Exotic options are like regular options, except that they have unique features that make them complex. These unique features adapt themselves to situations that might otherwise require some rather crafty financial engineering. Situations requiring an all-or-nothing-style hedge, situations where an investor faces exchange-rate and price risk, as well as many other situations, can be solved with these tidy packages. Here we'll go over a few different kinds of exotic options and how they might be used in your portfolio.
A binary, or digital, option is defined by its unique payout method. Unlike traditional call options, in which final payouts increase incrementally with each rise in the underlying assets price above the strike, this option provides the buyer with a finite lump sum at that point and beyond. Inversely, with the buyer of a binary put option, the finite lump sum payout is received by the buyer if the asset closes below the stated strike price.
If you're having trouble imagining this scenario, let's look at an example. Suppose you purchase a binary call option at a premium of $5.50, with a stated payout of $10 on XYZ at the strike price of $50. Let's fast forward: it's now the expiry date, and XYZ is at $50.25. Because the underlying asset, XYZ, is above the strike price of $50, you receive a lump sum payout of $10. Conversely, if XYZ is at $49, you will not receive anything. If XYZ is priced at $120 on the expiration date, your payout is still $10.
In this example, the fictional XYZ ticker has an equity as the underlying asset. You will find, however, that most traded binary options are based on the outcomes of events rather than equities. Things like the level of the Consumer Price Index or the value of Gross Domestic Product on a specific date are usually the underlyings of the option. As such, you'll find early exercise impossible because the underlying conditions will not have been met.
What's roughly halfway between the United States and Europe? It's a tiny place called Bermuda. If you're familiar with options, you'll know there's a difference between what are called American options and European options. American options can be exercised anytime between their purchase and the expiry date. European options, on the other hand, can only be exercised at the expiry date. It makes sense then that Bermuda options will lie somewhere in between.

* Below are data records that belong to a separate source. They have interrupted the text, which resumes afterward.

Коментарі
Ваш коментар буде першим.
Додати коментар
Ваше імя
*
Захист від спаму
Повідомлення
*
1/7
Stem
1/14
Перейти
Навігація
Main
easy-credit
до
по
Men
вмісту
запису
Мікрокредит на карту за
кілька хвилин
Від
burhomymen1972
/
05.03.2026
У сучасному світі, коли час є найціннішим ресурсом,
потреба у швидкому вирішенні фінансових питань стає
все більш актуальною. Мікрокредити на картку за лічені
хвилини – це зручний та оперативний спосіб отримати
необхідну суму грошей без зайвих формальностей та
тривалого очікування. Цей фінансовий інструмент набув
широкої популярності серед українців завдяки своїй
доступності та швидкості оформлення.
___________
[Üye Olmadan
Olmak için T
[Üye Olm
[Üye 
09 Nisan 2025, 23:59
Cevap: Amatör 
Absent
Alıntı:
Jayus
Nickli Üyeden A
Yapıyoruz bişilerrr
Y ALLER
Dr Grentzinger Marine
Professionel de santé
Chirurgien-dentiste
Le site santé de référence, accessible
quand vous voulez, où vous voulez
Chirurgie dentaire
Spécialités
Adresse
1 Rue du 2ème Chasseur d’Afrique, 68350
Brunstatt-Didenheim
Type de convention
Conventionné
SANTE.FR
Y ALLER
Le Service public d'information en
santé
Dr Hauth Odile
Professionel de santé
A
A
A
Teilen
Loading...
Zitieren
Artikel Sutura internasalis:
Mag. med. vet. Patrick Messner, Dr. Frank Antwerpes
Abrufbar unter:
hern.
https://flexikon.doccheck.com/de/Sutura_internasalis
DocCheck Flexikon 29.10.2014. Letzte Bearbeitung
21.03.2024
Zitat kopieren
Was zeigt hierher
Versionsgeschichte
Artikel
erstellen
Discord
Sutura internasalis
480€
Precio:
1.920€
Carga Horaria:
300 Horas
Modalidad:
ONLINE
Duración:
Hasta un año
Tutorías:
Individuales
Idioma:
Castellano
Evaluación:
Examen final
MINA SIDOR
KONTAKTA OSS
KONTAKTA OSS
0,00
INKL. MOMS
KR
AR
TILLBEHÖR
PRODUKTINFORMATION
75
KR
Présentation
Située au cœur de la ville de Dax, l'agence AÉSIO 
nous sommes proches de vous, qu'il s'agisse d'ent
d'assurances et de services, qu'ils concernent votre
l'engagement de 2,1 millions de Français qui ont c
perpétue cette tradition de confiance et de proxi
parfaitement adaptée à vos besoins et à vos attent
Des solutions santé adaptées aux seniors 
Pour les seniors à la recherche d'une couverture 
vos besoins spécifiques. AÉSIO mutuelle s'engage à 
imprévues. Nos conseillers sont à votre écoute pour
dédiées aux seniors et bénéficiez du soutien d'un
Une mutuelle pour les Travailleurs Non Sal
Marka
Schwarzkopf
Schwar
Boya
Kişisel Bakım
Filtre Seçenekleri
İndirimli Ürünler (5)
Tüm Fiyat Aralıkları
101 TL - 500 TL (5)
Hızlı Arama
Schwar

Bermuda options can be exercised at the expiry date as well as certain specified dates in between the creation and expiration of the option's life. This style of option may provide the writer with more control over when the option is exercised and provides the buyer with a slightly less expensive alternative to an American option without the restrictions of a European option (American options demand a slightly larger premium due to their "anytime" exercise feature).
Quantity-adjusting options, also called quanto options for short, expose the buyer to foreign assets but provide the safety of a fixed exchange rate in the buyer's home currency. This option is great for an investor looking to gain exposure in foreign markets, but who may be worried about how exchange rates will settle when it comes time to settle the option.
For example, a French investor looking at Brazil may find a favorable economic situation on the horizon and decide to put some portion of allocated capital in the BOVESPA Index, which represents Brazil's largest stock exchange. The problem is, the French investor is a little worried about how the exchange rate for the euro and Brazilian real might settle in the interim. The solution for this French investor is to buy a quantity-adjusting call option on the BOVESPA denominated in euros. This solution provides the investor with exposure to the BOVESPA and lets the payout remain denominated in euros.
As a two-in-one package, this option will inherently demand an additional premium that is above and beyond what a traditional call option would require. This provides quantity-adjusting option writers with an additional premium if they are willing to take on this additional risk of currency exchange as well.
Benefits Vs. Drawbacks
When it comes to pricing options, traditional options can be priced using the Black-Scholes option pricing formula. Exotic options can't be priced as easily, at least not with a measure as widely accepted as the Black-Scholes. This can serve as a benefit as well as a drawback, as the inherent mispricing of exotic options may either work for or against the investor.
Another dilemma is the availability and risk of liquidity one takes on with exotic options. While some exotic options have fairly active markets (the binary option) others are mostly thinly-traded over-the-counter instruments. Some might even be pure dual-party transactions, with no liquidity, as names are stated in the underlying contract.
The Bottom Line
Exotic options have unique underlying conditions that make them a good fit for high-level active portfolio management and situation-specific solutions. Complex pricing of these derivatives may give rise to arbitrage, which can provide great opportunity to sophisticated quantitative investors. There are many varieties of exotic options, too numerous to describe here, but if you know how to use them, you can learn to profit from nearly any trading scenario.